The Correct Answer and Explanation is:
Correct structure (line formula)
Use the double-bond shown horizontally so you can place the ligands in their correct stereochemical positions:
Cl H
\ /
C1 == C2
/ \
H CH2-CH3
— the chlorine on C1 and the ethyl group (-CH2-CH3) on C2 lie on opposite sides of the C1=C2 π-bond, satisfying the (E) (“entgegen”, German for “opposite”) configuration. A compact, machine-readable form is Cl/C=C/CC, the E-configured SMILES.
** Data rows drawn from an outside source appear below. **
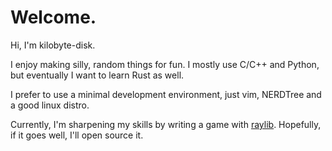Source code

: # Welcome.

Hi, I'm kilobyte-disk.

I enjoy making silly, random things for fun.
I mostly use C/C++ and Python, but eventually I want to learn Rust as well.

I prefer to use a minimal development environment, just vim, NERDTree and a good linux distro.

Currently, I'm sharpening my skills by writing a game with [raylib](https://raylib.com/index.html).
Hopefully, if it goes well, I'll open source it.
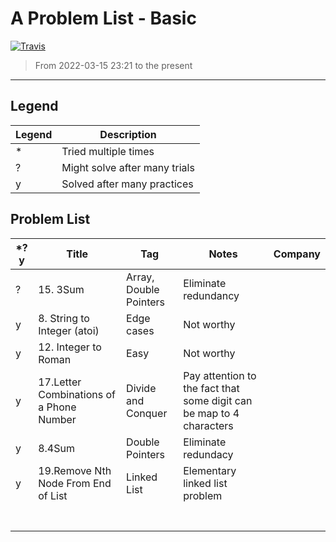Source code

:# A Problem List - Basic

[![Travis](https://img.shields.io/badge/language-C++-green.svg)]()

> From 2022-03-15 23:21 to the present

---

## Legend

| Legend | Description                   |
| ------ | ----------------------------- |
| *      | Tried multiple times          |
| ?      | Might solve after many trials |
| y      | Solved after many practices   |

## Problem List

| *?y | Title                                    | Tag                    | Notes                                                                | Company |
| --- | ---------------------------------------- | ---------------------- | -------------------------------------------------------------------- | ------- |
| ?   | 15. 3Sum                                 | Array, Double Pointers | Eliminate redundancy                                                 |         |
| y   | 8. String to Integer (atoi)              | Edge cases             | Not worthy                                                           |         |
| y   | 12. Integer to Roman                     | Easy                   | Not worthy                                                           |         |
| y   | 17.Letter Combinations of a Phone Number | Divide and Conquer     | Pay attention to the fact that some digit can be map to 4 characters |         |
| y   | 8.4Sum                                   | Double Pointers        | Eliminate redundacy                                                  |         |
| y   | 19.Remove Nth Node From End of List      | Linked List            | Elementary linked list problem                                       |         |
|     |                                          |                        |                                                                      |         |
|     |                                          |                        |                                                                      |         |
|     |                                          |                        |                                                                      |         |
|     |                                          |                        |                                                                      |         |
|     |                                          |                        |                                                                      |         |
|     |                                          |                        |                                                                      |         |
|     |                                          |                        |                                                                      |         |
Why this is the right drawing
- Identify the parent skeleton
But-1-ene is a four-carbon chain (but-) with a double bond starting at C-1 (-1-ene). Write the backbone asC1=C2-C3-C4. - Place the substituent
The name carries the prefix 1-chloro-, meaning a chlorine atom replaces one of the hydrogens on C-1, the same carbon already involved in the double bond. Temporarily, therefore, C-1 is attached to Cl, H and C-2; C-2 is attached to H, C-1 and C-3. - Assign CIP priorities
For alkene stereochemistry we compare the two substituents attached to each vinylic carbon.- At C-1 the higher atomic-number atom is Cl (Z = 17) versus H (Z = 1), so Cl gets priority 1, H priority 2.
- At C-2 we compare the first atoms of each substituent: a carbon of an ethyl group (Z = 6) versus H (Z = 1). Thus CH2-CH3 is priority 1, H is priority 2.
- Determine E or Z
If the two priority-1 groups appear on the same side of the double bond, the isomer is Z (“zusammen”, together). If they lie on opposite sides, the isomer is E. The name specifies (E), so your sketch must place the Cl and the ethyl group across from one another. A convenient way is to draw the double bond horizontally, Cl above C-1 and CH2CH3 below C-2 (or vice-versa); the hydrogens automatically occupy the remaining, opposite positions. - Check valencies
Each sp² carbon in the alkene must have four bonds in total (counting the double bond as two). The completed structure you just drew satisfies this, confirming chemical correctness.
Because only one stereogenic π-bond exists and its configuration is explicitly defined as E, the molecule you have drawn—Cl/C=C/CC—is the single, correct answer expected by Smartwork.